Herr Kassaei, wo waren Sie, als Mario Götze mit seinem Tor Deutschland in Rio zur Weltmeisterschaft schoss?
Auf Ibiza mit meiner Familie.
Sie sind im Iran geboren, in Österreich aufgewachsen, haben in Deutschland Karriere gemacht und leben seit Jahren auch in New York – wie sieht die Welt diese deutsche Nationalelf?
Als eine moderne, progressive Mannschaft, die die Werte eines neuen Deutschlands repräsentiert und fussballerisch nichts mehr mit den deutschen Klischees der Vergangenheit zu tun hat.
Ist das ein anderes Bild als nach der WM 2006?
Ja, weil das System und das Team endlich auch Erfolg haben.

Färbt das Image des Teams ab auf die „Marke Deutschland“?
Definitiv.

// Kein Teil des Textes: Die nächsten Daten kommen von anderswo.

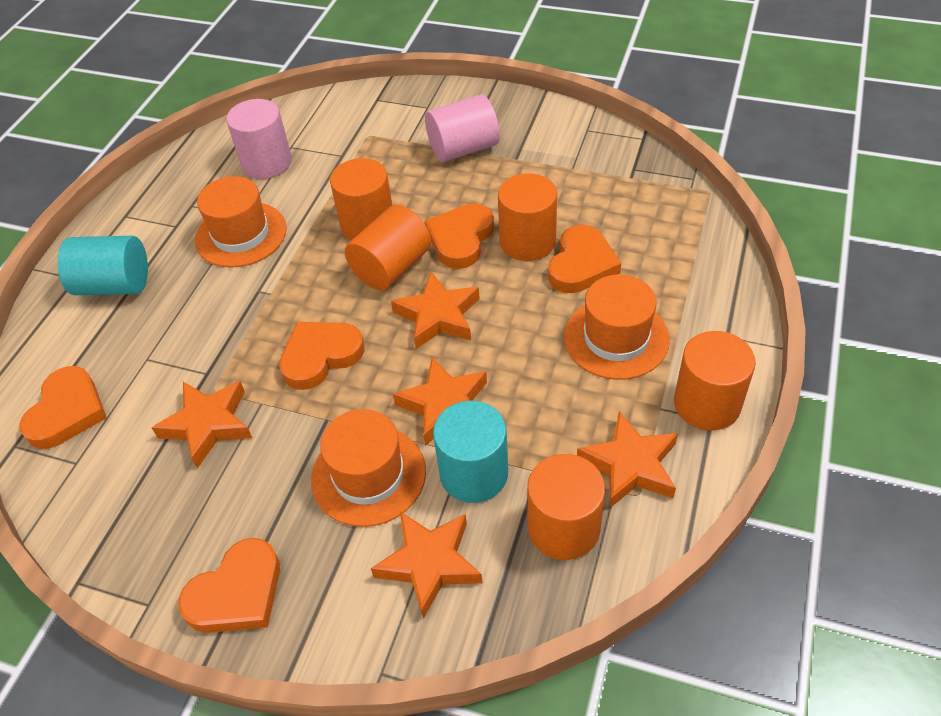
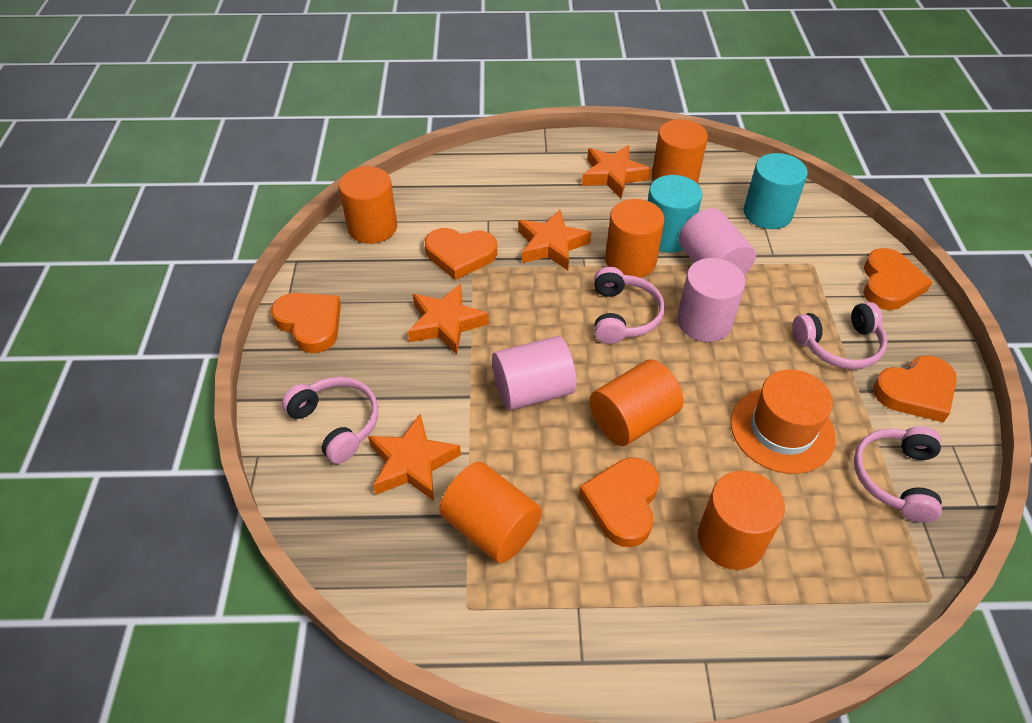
orange cylinder: 5 -> 6
orange hat: 3 -> 1
orange star: 5 -> 4
pink cylinder: 2 -> 3
pink headphones: 0 -> 4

Wenn sogar in England der Ruf nach der Erfolgsformel der „Mannschaft“ laut wird und man sich Deutschland als Vorbild nimmt, dann hat diese Mannschaft für die Marke Deutschland herausragendes geleistet.
Wofür steht diese Marke aktuell?
Für Organisation, Systematik, Akribie, Zielstrebigkeit und Wahrhaftigkeit. Also nicht die schlechtesten Werte, die eine Marke haben kann.
Zur Person
Kassaei, 45, ist seit 2011 weltweiter Kreativchef des Agenturnetzes DDB in New York. Geboren in Iran, aufgewachsen in Österreich, studierte er an der französischen Eliteschule Insead. 2009 kürte das Branchenmagazin „The Big Won“ Kassaei, der hinter dem VW-Slogan „Das Auto.“ steckt, zum „besten Kreativen der Welt“.

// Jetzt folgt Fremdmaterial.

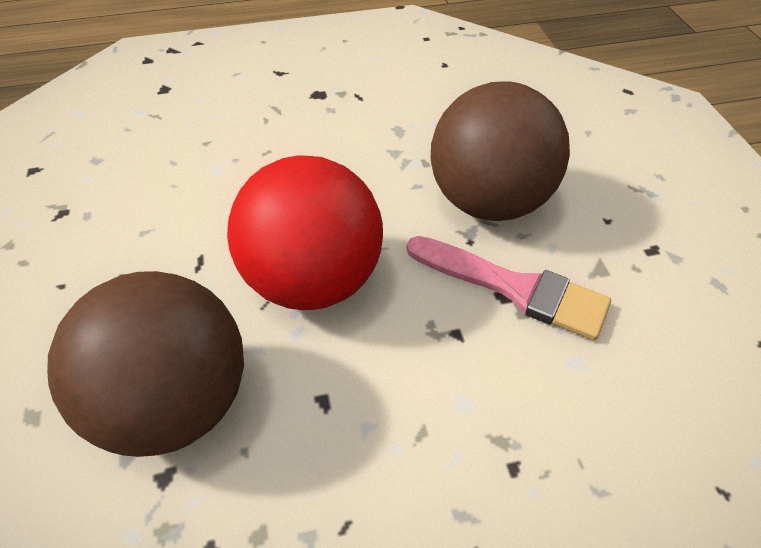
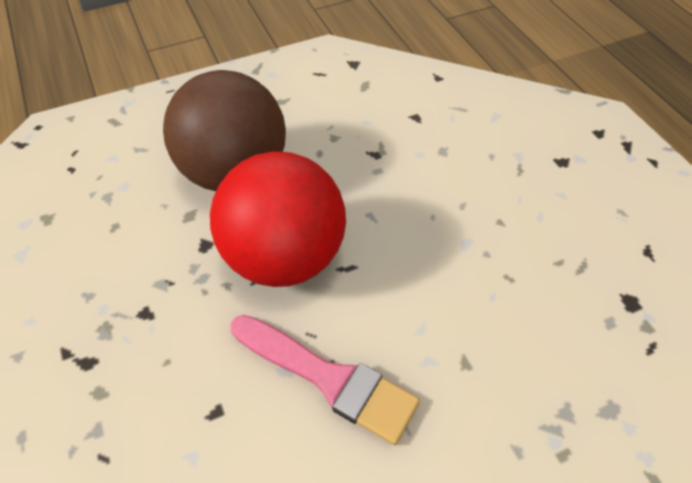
brown ball: 2 -> 1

Wer prägt stärker für das Bild dieser seltsamen Deutschen – der blutende Bastian Schweinsteiger, der sich immer wieder aufrafft und im Spiel bleibt, oder der filigrane Zauber von Mario Götzes Tor?
Beides. Genau diese Mischung macht ja die Magie der neuen Nationalmannschaft, aber auch ihren Erfolg aus und beide stehen auch jetzt stellvertretend für die alten und neuen Tugenden der Deutschen.
Profitieren nur die direkten DFB-Sponsoren von dem Erfolg oder verschafft der Titel auch anderen deutschen Unternehmen international einen WM-Bonus?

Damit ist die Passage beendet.